Sauf que, toujours selon Bloomberg, le tableau ne serait pas aussi idyllique dans la réalité. D'abord, la plupart des auditeurs ne seraient pas employés directement par Amazon, mais par des sous-traitants travaillant dans des conditions assez "intensives". Chacun écouterait ainsi près d'un millier d’extraits sonores par jour, pendant environ neuf heures, en analysant, en retranscrivant et en annotent les enregistrements, de manière à identifier et à signaler les termes et les formules complexes, et en échangeant leurs résultats avec leurs collègues via une messagerie interne. De fait, les auditeurs échangent de nombreuses informations entre eux pour s'aider mutuellement à améliorer Alexa, mais certaines conversations plus ou moins comiques, feraient l'objet de partages massifs et de moqueries.
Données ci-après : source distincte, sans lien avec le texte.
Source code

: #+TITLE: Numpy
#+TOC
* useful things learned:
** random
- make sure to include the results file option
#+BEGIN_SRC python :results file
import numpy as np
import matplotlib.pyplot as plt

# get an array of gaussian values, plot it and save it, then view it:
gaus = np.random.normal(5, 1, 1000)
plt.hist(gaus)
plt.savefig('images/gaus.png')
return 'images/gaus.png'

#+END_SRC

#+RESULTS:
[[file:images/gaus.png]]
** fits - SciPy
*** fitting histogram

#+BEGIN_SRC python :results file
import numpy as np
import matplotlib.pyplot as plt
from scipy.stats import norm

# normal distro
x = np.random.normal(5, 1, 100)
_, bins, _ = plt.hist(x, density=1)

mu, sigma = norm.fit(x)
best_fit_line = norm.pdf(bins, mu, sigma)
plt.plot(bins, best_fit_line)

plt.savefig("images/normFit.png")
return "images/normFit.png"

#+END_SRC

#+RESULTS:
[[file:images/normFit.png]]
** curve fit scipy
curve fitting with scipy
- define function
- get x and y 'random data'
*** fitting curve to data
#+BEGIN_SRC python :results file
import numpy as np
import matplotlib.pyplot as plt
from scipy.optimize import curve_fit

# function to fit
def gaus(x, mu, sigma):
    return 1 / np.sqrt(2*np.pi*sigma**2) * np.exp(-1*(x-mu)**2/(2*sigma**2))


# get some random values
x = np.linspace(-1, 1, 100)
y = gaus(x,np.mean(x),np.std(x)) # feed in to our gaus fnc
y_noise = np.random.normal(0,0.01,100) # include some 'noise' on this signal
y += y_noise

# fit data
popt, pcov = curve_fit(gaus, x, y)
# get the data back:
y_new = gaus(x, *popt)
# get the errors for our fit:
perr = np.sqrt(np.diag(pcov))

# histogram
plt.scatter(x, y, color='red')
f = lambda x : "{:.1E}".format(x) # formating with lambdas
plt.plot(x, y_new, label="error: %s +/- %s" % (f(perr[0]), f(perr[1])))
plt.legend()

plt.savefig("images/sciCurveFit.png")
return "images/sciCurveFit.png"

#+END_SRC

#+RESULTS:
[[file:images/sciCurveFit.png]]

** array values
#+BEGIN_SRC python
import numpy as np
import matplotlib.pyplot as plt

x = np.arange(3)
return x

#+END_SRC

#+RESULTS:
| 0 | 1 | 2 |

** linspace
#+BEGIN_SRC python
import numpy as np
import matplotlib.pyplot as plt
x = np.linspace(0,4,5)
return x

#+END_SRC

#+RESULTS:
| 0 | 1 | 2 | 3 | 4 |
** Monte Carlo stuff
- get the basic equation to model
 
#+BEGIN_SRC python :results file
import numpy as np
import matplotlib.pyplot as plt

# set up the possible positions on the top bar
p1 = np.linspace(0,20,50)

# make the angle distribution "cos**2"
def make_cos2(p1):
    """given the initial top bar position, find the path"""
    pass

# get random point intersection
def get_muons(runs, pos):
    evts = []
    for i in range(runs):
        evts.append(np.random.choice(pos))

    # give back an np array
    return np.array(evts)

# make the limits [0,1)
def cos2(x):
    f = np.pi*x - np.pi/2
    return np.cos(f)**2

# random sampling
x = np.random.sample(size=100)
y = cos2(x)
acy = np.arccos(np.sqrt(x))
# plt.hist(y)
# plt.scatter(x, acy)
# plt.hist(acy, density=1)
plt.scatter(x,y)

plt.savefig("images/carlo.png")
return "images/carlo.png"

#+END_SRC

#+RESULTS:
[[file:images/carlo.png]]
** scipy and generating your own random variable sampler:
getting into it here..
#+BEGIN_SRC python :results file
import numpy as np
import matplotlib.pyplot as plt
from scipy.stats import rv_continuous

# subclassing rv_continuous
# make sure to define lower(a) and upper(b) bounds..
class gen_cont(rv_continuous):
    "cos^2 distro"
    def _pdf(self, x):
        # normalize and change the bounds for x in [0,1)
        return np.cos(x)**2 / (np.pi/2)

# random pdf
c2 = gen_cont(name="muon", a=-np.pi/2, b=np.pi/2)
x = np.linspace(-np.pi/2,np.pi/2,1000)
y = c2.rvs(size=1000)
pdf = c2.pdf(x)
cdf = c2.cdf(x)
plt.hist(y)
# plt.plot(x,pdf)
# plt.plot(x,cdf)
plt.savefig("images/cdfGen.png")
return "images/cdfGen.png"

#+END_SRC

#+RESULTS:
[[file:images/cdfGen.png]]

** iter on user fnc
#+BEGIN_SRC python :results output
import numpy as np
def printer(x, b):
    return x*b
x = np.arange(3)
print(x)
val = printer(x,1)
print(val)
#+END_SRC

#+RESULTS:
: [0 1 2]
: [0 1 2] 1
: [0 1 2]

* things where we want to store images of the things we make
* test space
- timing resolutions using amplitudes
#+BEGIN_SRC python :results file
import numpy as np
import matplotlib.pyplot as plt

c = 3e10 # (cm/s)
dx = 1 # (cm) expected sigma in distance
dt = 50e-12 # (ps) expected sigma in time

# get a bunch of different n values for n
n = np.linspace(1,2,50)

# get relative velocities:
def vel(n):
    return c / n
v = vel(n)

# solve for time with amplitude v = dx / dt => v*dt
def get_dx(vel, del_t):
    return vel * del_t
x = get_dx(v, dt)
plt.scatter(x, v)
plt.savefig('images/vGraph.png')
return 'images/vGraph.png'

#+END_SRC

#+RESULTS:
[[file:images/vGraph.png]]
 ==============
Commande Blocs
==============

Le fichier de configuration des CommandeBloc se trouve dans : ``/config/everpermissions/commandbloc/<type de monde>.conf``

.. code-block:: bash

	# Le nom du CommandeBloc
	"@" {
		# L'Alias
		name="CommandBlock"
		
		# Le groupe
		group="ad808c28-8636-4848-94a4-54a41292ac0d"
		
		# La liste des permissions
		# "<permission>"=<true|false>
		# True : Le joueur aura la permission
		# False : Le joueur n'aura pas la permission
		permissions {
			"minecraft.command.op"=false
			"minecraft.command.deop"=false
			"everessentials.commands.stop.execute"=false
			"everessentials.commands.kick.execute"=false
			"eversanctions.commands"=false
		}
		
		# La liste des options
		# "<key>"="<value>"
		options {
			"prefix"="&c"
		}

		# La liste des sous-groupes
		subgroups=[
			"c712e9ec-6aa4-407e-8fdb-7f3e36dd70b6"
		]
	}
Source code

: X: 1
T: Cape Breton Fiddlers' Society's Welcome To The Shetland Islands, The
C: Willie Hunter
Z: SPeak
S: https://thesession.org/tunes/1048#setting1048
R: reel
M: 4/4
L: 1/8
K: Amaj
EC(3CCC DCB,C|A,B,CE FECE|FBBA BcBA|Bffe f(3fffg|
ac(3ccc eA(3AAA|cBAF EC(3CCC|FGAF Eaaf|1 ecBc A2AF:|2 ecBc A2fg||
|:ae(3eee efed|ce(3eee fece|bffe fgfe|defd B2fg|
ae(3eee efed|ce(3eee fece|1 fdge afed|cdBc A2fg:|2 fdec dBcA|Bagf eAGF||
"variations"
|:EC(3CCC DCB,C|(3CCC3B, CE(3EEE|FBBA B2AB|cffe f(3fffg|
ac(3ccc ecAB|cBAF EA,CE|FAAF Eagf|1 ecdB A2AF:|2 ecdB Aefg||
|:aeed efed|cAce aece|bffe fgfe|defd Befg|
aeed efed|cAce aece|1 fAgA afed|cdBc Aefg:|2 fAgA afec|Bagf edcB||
Quelques situations s'avéreraient toutefois délicates, voire troublantes. Des témoins ont ainsi rapporté à Bloomberg qu'ils avaient entendu ce qu'ils ont interprété comme une agression sexuelle. Face à leur désarroi et à leur demande, leur hiérarchie leur aurait ordonné de ne rien, au prétexte que ce n'était pas de leur ressort, ni de celui d'Amazon... Mais il y a encore plus embarrassant. L’enquête de Bloomberg révèle qu’Amazon permet à ses propres auditeurs salariés d’accéder à des informations sensibles des utilisateurs, via le numéro de série des enceintes, comme leur prénom ou leur numéro de compte Amazon, ce qui va à l'encontre des engagements pris à l'égard de la protection des données personnelles.
Amazon se veut rassurant, affirmant que seul un très faible pourcentage de conversations sont ainsi enregistrées et analysées, et que des mesures strictes - "tolérance zéro" - sont prises pour garantir la confidentialité des informations personnelles recueillies. Un discours officiel que l'enquête de Bloomberg met à mal. D'autant qu'Amazon ne dit pas explicitement dans ses conditions d'utilisation du son service que des extraits de conversations peuvent être écoutées et analysées par des êtres humains. Et même si l’anonymisation des données semble mieux assurée par Google Assistant et Siri d'Apple, les principaux concurrents d'Alexa, ces révélations risquent de semer le doute chez de nombreux utilisateurs potentiels, soucieux de leur vie privée.